Vous ne feriez pas cela en espérant obtenir de bons résultats, tout comme vous ne donneriez pas à un écrivain en herbe une liste de règles grammaticales en espérant qu'il écrive un roman à succès ou un magnifique recueil de poèmes.
De la même manière, vous ne vous attendriez pas à ce qu'un musicien qui maîtrise quelques gammes et progressions d'accords commence soudainement à improviser comme Charlie Parker. Même après des heures et des heures d'étude et de mémorisation, cette approche ne peut en aucun cas donner de bons résultats.
Rappelons-nous que le fait de disposer d'informations ne signifie pas nécessairement que nous savons comment les utiliser ou que nous avons les compétences nécessaires pour commencer à improviser. Une gamme n'est qu'une séquence de notes, elle n'est pas accompagnée d'un mode d'emploi. Si nous apprenons par cœur l'alphabet cyrillique, cela ne signifie pas que nous pouvons immédiatement donner une conférence sur la physique nucléaire en russe !
Il est très difficile pour beaucoup de musiciens de l'accepter, mais le simple fait de comprendre la théorie et d'étudier les gammes ne signifie pas que l'on soit capable d'improviser des lignes mélodiques à un moment donné.
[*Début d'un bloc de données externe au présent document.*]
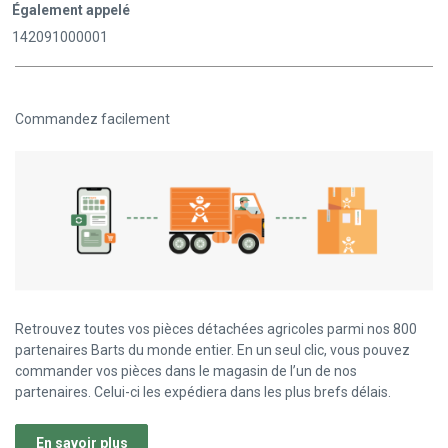
Également appelé
142091000001
Commandez facilement
Retrouvez toutes vos pièces détachées agricoles parmi nos 800
partenaires Barts du monde entier. En un seul clic, vous pouvez
commander vos pièces dans le magasin de l’un de nos
partenaires. Celui-ci les expédiera dans les plus brefs délais.
En savoir plus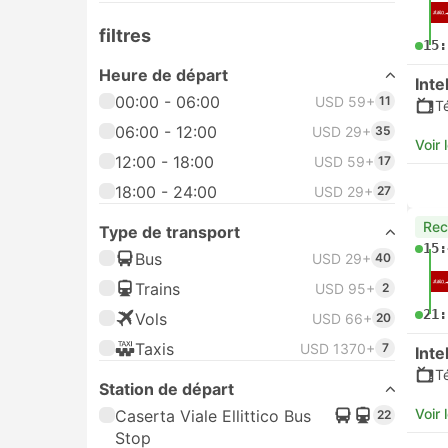
filtres
15:
Heure de départ
Inte
00:00 - 06:00
USD 59+
11
Té
06:00 - 12:00
USD 29+
35
Voir 
12:00 - 18:00
USD 59+
17
18:00 - 24:00
USD 29+
27
Re
Type de transport
15:
Bus
USD 29+
40
Trains
USD 95+
2
21:
Vols
USD 66+
20
Taxis
USD 1370+
7
Inte
Té
Station de départ
Voir 
Caserta Viale Ellittico Bus
22
Stop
Il faut comprendre que comprendre le son d'un accord majeur ne signifie pas savoir jouer des lignes mélodiques dessus, que faire des arpèges sur une progression d'accords ne se traduit pas par la capacité d'improviser des lignes mélodiques, et que se présenter pour jouer un morceau après avoir mémorisé le thème et les accords n'est pas une garantie pour un beau solo.
Ce n'est qu'après avoir compris que la théorie n'est qu'une pièce du puzzle à intégrer dans le cadre général du “ pourquoi nous jouons ” que nous constaterons des améliorations dans notre improvisation.
METTRE LA MUSIQUE AU PREMIER PLAN
Il est évident que tout musicien doit comprendre la théorie et posséder une certaine technique instrumentale, mais improviser exige bien plus que cela : il faut créer une mélodie sur le moment, mettre en pratique toute notre théorie et notre technique pour raconter une histoire. Même si nous parvenions à trouver quelques bonnes idées, cela serait inutile d'un point de vue musical si nous ne racontons pas notre histoire, avec notre son, nos mélodies.
LA THÉORIE NE NOUS DONNE PAS LES INSTRUCTIONS POUR CRÉER DE LA MUSIQUE, ELLE PEUT SEULEMENT NOUS EXPLIQUER POURQUOI ET COMMENT CERTAINES CHOSES FONCTIONNENT ET D'AUTRES NON.